Photo Conservation Courses at the CPC, London

Ian and Angela Moor, who operate the Centre for Photographic Conservation in London, have announced a series of short courses for 1992, starting in April and running through July. Four take three days each, one takes five days, and one takes 10 days; fees range from £190 to £725, plus V.A.T. The courses and dates are:

Preservation & Conservation of Photographic Materials 15-17 April
Conserving Photographs, 20 April to 1 May & 7-18 Sept.
Identification of Photographic Processes, 13-15 May
Mounting Photographs for Storage & Display, 20-22 May
Fire or Flood: Dealing with the Aftermath, 27-29 May
Rediscovering Historic Photographic Processes, 6-10 July

For details write the Centre at 233 Stanstead Road Forest Hill, London SE23 1HU (Fax 081-314 1940).

Even the Best Plastics can't Always be Trusted

The safety of various plastics for storage of documents is treated in two recent newsletters. Michael McColgin describes his method of telling whether a plastic is giving off gases, in his column, "McColgin's Corner" in The Southwestern Archivist for Summer 1991. In his own words, "After chopping some of the suspect plastic into pieces, I place them in a clean glass jar, seal the top and set the jar aside. A couple of days later I remove the top and take an immediate whiff. If I smell a pungent odor, I know something is wrong.... In a few really bad cases, I have not even had to smell the sample--the inside of the jar became coated with a film, similar to that experienced by owners of new cars that have lots of interior plastic components. "

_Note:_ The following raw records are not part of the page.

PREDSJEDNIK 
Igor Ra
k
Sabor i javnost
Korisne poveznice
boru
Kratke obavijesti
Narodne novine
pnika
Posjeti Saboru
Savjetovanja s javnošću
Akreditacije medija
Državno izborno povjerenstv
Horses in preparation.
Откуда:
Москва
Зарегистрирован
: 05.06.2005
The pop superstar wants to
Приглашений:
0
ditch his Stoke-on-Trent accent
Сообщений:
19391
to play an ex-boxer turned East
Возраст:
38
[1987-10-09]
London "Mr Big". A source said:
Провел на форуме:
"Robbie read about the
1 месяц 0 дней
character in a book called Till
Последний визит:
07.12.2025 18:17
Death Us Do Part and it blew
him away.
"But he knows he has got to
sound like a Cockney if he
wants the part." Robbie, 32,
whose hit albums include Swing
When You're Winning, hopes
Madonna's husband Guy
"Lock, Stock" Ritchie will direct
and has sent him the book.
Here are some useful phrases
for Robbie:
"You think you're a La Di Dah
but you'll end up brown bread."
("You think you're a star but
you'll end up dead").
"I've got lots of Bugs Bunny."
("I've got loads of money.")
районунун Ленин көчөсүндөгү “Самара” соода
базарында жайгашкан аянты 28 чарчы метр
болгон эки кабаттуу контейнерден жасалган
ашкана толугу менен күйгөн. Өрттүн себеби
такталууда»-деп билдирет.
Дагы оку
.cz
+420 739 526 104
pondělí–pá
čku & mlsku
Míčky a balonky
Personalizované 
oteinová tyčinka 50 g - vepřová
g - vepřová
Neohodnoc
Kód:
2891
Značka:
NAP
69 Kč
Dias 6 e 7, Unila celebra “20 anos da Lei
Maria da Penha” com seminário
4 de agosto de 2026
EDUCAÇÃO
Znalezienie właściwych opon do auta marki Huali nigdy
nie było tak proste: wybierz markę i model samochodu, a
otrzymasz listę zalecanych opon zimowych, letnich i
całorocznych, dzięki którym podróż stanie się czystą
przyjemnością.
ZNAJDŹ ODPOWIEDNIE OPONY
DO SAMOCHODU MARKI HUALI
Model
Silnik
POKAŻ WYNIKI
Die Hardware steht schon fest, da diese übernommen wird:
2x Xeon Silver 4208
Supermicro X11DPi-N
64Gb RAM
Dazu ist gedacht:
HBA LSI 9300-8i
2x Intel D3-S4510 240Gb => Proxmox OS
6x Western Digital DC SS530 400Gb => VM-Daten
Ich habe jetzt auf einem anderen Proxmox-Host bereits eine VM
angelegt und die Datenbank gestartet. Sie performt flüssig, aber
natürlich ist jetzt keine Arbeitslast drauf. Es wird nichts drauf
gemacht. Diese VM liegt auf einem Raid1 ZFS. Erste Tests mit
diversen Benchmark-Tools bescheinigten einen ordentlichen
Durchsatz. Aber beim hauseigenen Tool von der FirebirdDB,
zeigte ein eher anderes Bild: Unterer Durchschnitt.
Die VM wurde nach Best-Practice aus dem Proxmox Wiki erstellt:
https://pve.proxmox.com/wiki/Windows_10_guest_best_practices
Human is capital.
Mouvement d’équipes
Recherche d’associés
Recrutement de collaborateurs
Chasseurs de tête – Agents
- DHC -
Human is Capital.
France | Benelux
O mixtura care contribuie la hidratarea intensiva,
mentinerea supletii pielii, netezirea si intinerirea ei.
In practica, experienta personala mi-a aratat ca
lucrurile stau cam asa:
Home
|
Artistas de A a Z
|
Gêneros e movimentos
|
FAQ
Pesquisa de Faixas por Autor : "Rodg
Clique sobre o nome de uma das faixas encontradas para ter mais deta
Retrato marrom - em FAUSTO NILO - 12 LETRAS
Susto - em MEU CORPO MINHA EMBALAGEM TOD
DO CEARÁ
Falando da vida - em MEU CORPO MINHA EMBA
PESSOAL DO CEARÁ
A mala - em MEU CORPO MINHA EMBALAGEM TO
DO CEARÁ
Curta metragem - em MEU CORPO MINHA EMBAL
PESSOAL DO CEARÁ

Wendy Smith has a cautionary note on the use of plastic products in the "Technical Notes" column of the AICCM Newsletter for September 1991. She warns that polypropylene and polyethylene may contain the same types of additives (plasticizers, stabilizers, lubricants, etc.) that conservators avoid in other contexts. In the National Library of Australia, they have seen polypropylene with a greasy surface, polyethylene bags that turn pale yellow when exposed to light, and polypropylene boxes that had a very strong odor. This concerns them, because the National Library is shrink-wrapping low-use material, using polypropylene boxes for unbound serial collections, and encapsulating in polyester. They are monitoring the research on shrink wrapping at the U.S. National Archives and carrying on their own research as well. They will publish as soon as practical.